Starting with the line that contains "הערכת ביצועים", copy every line through the end of the listing, exactly and only those. No pictures should appear in the copy.
__________
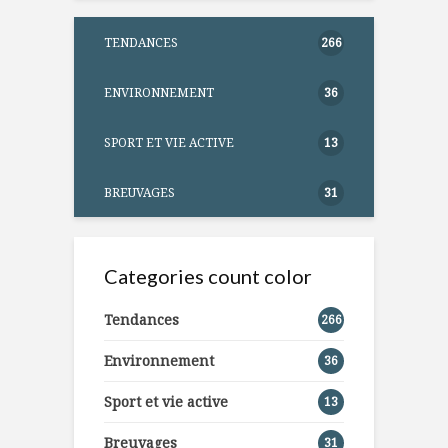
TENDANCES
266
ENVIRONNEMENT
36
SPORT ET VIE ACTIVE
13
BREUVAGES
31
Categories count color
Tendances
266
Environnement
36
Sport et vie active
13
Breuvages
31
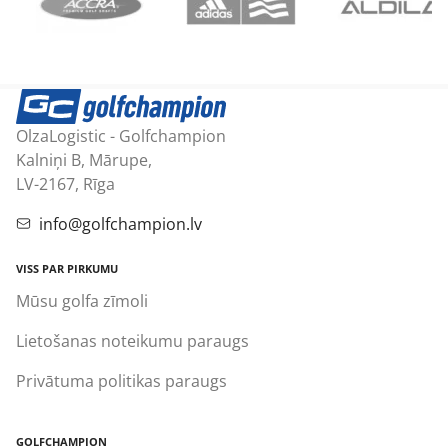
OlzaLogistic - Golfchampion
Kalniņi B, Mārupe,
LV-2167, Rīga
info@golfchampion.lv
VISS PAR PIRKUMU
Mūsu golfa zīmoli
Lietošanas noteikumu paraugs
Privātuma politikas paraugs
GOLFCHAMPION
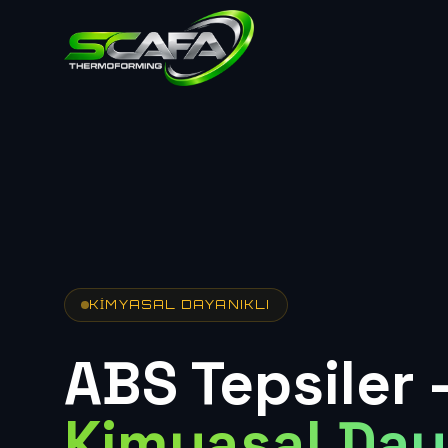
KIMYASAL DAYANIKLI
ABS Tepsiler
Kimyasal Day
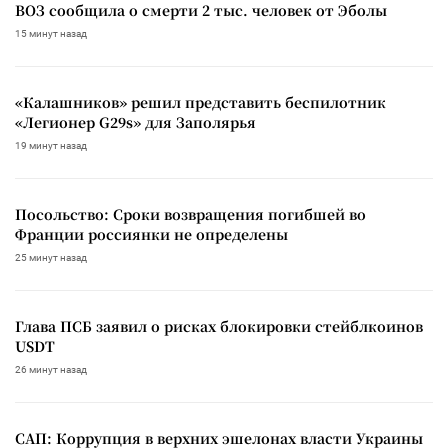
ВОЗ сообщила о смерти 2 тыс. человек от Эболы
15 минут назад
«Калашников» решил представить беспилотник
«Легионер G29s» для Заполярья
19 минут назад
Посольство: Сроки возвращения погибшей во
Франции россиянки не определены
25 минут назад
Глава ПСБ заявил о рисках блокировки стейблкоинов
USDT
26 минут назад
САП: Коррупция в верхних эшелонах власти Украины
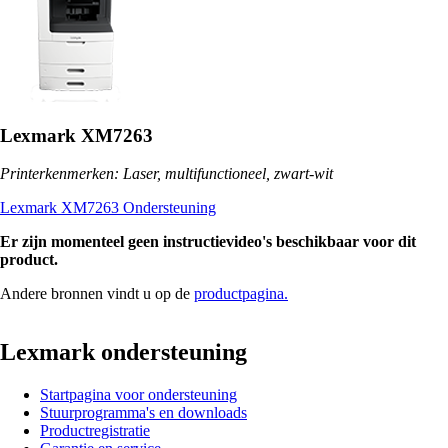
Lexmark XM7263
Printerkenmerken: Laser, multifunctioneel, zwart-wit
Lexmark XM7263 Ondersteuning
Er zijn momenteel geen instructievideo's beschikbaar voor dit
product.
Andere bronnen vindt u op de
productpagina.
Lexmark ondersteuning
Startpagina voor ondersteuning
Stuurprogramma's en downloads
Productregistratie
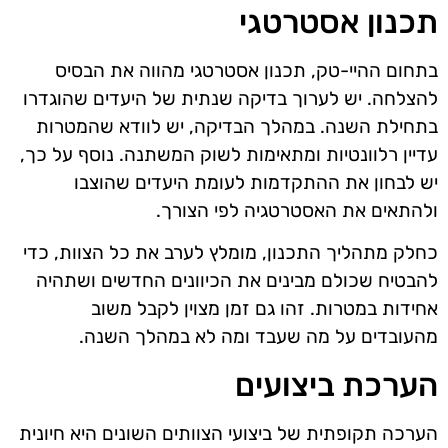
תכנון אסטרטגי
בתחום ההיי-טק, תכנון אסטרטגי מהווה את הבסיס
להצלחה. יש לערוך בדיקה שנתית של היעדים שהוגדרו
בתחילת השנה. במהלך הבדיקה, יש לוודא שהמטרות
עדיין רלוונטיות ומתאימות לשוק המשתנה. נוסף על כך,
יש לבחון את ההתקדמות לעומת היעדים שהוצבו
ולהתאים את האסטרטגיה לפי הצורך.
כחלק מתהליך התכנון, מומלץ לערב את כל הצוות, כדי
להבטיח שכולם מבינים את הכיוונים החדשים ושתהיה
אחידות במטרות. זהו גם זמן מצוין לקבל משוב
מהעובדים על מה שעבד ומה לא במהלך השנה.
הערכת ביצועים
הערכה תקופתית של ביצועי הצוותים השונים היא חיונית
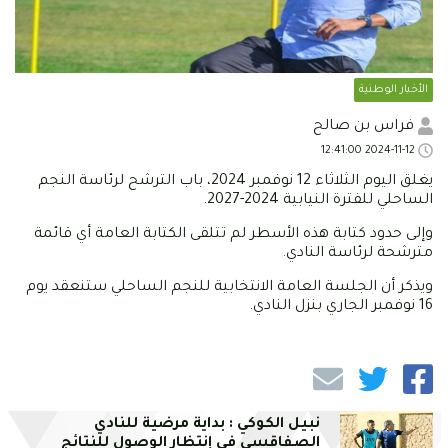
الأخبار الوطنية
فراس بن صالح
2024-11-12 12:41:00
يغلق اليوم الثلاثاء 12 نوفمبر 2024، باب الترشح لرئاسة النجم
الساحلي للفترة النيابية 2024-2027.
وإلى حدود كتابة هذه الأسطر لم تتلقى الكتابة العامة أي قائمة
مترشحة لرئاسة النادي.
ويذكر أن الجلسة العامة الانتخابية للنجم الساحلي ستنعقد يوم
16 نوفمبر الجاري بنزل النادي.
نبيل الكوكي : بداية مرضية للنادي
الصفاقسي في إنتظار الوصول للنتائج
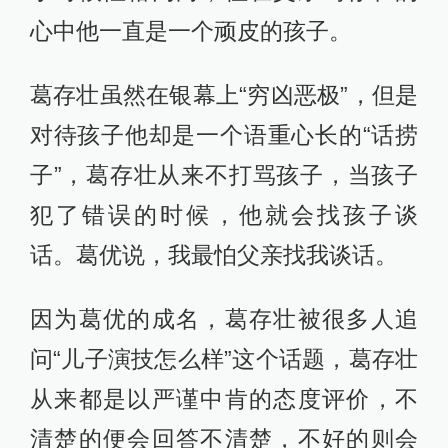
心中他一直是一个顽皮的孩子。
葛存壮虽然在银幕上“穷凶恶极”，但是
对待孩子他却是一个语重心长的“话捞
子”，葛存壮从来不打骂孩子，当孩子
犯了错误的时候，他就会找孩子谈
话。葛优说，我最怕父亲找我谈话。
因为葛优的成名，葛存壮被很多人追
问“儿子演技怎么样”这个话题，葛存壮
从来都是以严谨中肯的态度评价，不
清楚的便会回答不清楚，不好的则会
__________
▸ **Response area**:
הערכת ביצועים
הערכה תקופתית של ביצועי הצוותים השונים היא חיונית
الأخبار الوطنية
فراس بن صالح
2024-11-12 12:41:00
يغلق اليوم الثلاثاء 12 نوفمبر 2024، باب الترشح لرئاسة النجم
الساحلي للفترة النيابية 2024-2027.
وإلى حدود كتابة هذه الأسطر لم تتلقى الكتابة العامة أي قائمة
مترشحة لرئاسة النادي.
ويذكر أن الجلسة العامة الانتخابية للنجم الساحلي ستنعقد يوم
16 نوفمبر الجاري بنزل النادي.
نبيل الكوكي : بداية مرضية للنادي
الصفاقسي في إنتظار الوصول للنتائج
心中他一直是一个顽皮的孩子。
葛存壮虽然在银幕上“穷凶恶极”，但是
对待孩子他却是一个语重心长的“话捞
子”，葛存壮从来不打骂孩子，当孩子
犯了错误的时候，他就会找孩子谈
话。葛优说，我最怕父亲找我谈话。
因为葛优的成名，葛存壮被很多人追
问“儿子演技怎么样”这个话题，葛存壮
从来都是以严谨中肯的态度评价，不
清楚的便会回答不清楚，不好的则会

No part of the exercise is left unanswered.